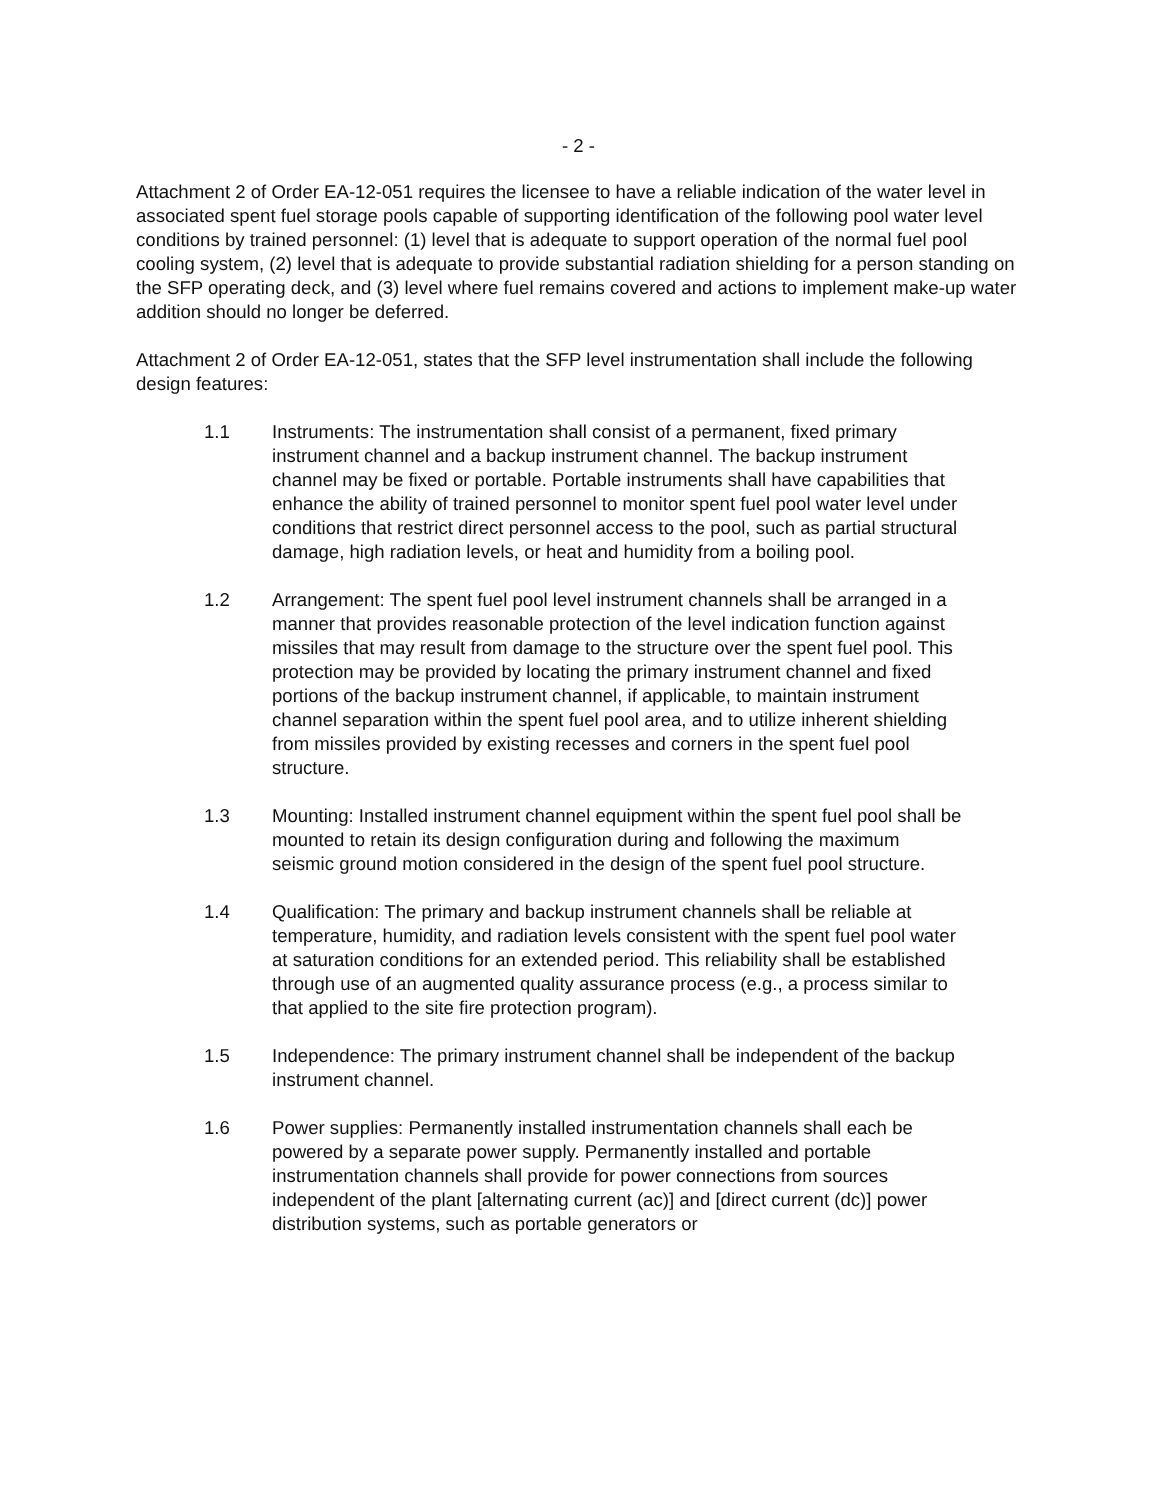- 2 -
Attachment 2 of Order EA-12-051 requires the licensee to have a reliable indication of the water level in associated spent fuel storage pools capable of supporting identification of the following pool water level conditions by trained personnel: (1) level that is adequate to support operation of the normal fuel pool cooling system, (2) level that is adequate to provide substantial radiation shielding for a person standing on the SFP operating deck, and (3) level where fuel remains covered and actions to implement make-up water addition should no longer be deferred.
Attachment 2 of Order EA-12-051, states that the SFP level instrumentation shall include the following design features:
1.1 Instruments: The instrumentation shall consist of a permanent, fixed primary instrument channel and a backup instrument channel. The backup instrument channel may be fixed or portable. Portable instruments shall have capabilities that enhance the ability of trained personnel to monitor spent fuel pool water level under conditions that restrict direct personnel access to the pool, such as partial structural damage, high radiation levels, or heat and humidity from a boiling pool.
1.2 Arrangement: The spent fuel pool level instrument channels shall be arranged in a manner that provides reasonable protection of the level indication function against missiles that may result from damage to the structure over the spent fuel pool. This protection may be provided by locating the primary instrument channel and fixed portions of the backup instrument channel, if applicable, to maintain instrument channel separation within the spent fuel pool area, and to utilize inherent shielding from missiles provided by existing recesses and corners in the spent fuel pool structure.
1.3 Mounting: Installed instrument channel equipment within the spent fuel pool shall be mounted to retain its design configuration during and following the maximum seismic ground motion considered in the design of the spent fuel pool structure.
1.4 Qualification: The primary and backup instrument channels shall be reliable at temperature, humidity, and radiation levels consistent with the spent fuel pool water at saturation conditions for an extended period. This reliability shall be established through use of an augmented quality assurance process (e.g., a process similar to that applied to the site fire protection program).
1.5 Independence: The primary instrument channel shall be independent of the backup instrument channel.
1.6 Power supplies: Permanently installed instrumentation channels shall each be powered by a separate power supply. Permanently installed and portable instrumentation channels shall provide for power connections from sources independent of the plant [alternating current (ac)] and [direct current (dc)] power distribution systems, such as portable generators or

######

▶ [Problem details] Every line from the top of the records above to the line with "1.1 Instruments: The", inclusive, should be duplicated exactly, minus the pictures.

▶ [Solution]
- 2 -
Attachment 2 of Order EA-12-051 requires the licensee to have a reliable indication of the water level in associated spent fuel storage pools capable of supporting identification of the following pool water level conditions by trained personnel: (1) level that is adequate to support operation of the normal fuel pool cooling system, (2) level that is adequate to provide substantial radiation shielding for a person standing on the SFP operating deck, and (3) level where fuel remains covered and actions to implement make-up water addition should no longer be deferred.
Attachment 2 of Order EA-12-051, states that the SFP level instrumentation shall include the following design features:
1.1 Instruments: The instrumentation shall consist of a permanent, fixed primary instrument channel and a backup instrument channel. The backup instrument channel may be fixed or portable. Portable instruments shall have capabilities that enhance the ability of trained personnel to monitor spent fuel pool water level under conditions that restrict direct personnel access to the pool, such as partial structural damage, high radiation levels, or heat and humidity from a boiling pool.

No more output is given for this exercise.